Van Beek added that the analysis excludes claims under litigation.
“About 70 per cent of the EPFA and 97 per cent of FPA surrendered policies are for claims with a cash surrender value of $5M or less per policy…However most of the FPA policies remain un-surrendered due to high surrender penalties.”
She added that the total liabilities of the FPA policies are about $800M, “Of the remaining EFPA policies that have not surrendered about 85 per cent of these policies have surrender values of less than $5M…Of the 14 GFPA policies on the books, the total liability of these policies is about $900M but the majority of these policies have a cash surrender value exceeding $5M.

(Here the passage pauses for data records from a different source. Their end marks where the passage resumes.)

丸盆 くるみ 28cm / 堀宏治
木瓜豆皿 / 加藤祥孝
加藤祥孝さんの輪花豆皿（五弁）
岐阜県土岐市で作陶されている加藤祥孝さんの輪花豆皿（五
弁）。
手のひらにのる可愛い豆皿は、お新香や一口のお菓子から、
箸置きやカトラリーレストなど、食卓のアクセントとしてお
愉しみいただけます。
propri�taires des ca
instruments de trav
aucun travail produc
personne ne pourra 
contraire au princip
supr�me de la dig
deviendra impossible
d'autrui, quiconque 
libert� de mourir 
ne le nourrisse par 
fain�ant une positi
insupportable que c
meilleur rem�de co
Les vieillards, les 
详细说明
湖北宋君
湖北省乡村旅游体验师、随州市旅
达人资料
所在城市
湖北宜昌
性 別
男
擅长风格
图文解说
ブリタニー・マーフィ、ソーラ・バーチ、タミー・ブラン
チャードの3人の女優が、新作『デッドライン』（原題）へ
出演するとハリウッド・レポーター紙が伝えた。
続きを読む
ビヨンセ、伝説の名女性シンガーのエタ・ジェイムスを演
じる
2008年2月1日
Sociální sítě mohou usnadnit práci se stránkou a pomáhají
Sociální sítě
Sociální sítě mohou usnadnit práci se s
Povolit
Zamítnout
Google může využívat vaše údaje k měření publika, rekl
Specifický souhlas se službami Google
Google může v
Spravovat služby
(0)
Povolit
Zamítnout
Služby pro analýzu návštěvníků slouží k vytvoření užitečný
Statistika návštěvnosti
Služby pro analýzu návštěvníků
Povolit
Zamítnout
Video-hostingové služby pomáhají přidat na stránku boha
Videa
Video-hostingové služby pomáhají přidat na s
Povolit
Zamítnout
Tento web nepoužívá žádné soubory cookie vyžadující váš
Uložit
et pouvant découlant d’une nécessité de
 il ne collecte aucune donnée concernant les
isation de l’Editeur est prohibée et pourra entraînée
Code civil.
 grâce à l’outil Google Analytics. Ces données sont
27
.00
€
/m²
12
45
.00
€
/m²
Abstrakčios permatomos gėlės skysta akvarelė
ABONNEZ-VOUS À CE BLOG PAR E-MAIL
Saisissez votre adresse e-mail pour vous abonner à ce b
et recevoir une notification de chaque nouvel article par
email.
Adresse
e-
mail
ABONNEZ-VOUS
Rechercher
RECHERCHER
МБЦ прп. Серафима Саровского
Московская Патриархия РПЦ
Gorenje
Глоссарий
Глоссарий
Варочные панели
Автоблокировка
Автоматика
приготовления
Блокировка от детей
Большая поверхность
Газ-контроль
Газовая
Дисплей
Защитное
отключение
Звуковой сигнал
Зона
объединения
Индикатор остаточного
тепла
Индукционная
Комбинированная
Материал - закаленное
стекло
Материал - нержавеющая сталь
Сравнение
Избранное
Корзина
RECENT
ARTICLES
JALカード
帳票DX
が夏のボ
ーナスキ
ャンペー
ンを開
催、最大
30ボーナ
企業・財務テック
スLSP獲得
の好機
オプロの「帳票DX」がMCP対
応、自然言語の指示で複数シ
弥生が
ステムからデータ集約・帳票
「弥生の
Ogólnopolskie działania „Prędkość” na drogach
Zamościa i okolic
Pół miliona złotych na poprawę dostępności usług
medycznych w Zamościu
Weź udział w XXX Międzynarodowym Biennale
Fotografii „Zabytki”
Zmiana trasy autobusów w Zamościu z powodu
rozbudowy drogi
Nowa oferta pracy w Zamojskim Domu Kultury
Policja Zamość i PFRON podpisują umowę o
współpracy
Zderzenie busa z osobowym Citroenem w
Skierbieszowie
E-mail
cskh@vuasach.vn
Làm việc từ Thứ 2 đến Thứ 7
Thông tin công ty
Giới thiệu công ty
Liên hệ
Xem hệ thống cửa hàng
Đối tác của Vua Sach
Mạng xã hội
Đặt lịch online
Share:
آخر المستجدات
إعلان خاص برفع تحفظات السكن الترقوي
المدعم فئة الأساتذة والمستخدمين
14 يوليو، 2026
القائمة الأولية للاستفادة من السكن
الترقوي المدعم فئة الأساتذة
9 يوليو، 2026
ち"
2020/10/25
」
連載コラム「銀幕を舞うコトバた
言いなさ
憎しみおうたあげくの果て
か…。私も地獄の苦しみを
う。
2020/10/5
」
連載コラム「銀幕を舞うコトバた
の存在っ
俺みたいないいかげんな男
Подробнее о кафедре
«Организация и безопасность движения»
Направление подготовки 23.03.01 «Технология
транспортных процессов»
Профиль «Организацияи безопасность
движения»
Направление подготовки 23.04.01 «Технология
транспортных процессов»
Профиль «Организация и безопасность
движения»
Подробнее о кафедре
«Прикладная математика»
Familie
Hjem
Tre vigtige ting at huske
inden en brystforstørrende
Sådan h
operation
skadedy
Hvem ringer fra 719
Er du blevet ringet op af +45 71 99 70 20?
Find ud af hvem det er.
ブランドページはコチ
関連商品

A hindrance that was pointed out by van Beek was the fact that the policy administration and accounting system of the Company are based in CLICO Trinidad.
Some functions also rely on their support. “While we have tried to minimise this by moving various functionalities back to the Company (such as claims underwriting and payroll processing), to move all functions back to the Company would require the purchase of an IT system for policy administration.”
She posited that the cost of a new IT system would be in excess of US$300,000 and the system would not necessarily be compatible with those of any other insurance company. “In addition the accounting system would have to be changed…At this time CLICO Trinidad has quoted approximately US$6400 per month for their services… A consequence of this arrangement is the Company is wholly dependent on CLICO Trinidad to produce information and accounting information and this has caused some delays during this reporting period…
“Further any data problems have to be discussed with personnel in Trinidad. In particular, data reconciliations for the actuarial report have proved to be difficult and time-consuming.”
It was pointed out that aggressive marketing and the promise of high investment returns for EFPA/FPA/GFPA policies resulted in significant growth in funds under management since the products were launched in 1994.
The liabilities of this group of policies on February 28, 2009 account for $10.5B out of total policyholder liabilities of about $11.6B or 90 per cent of total policyholder liabilities.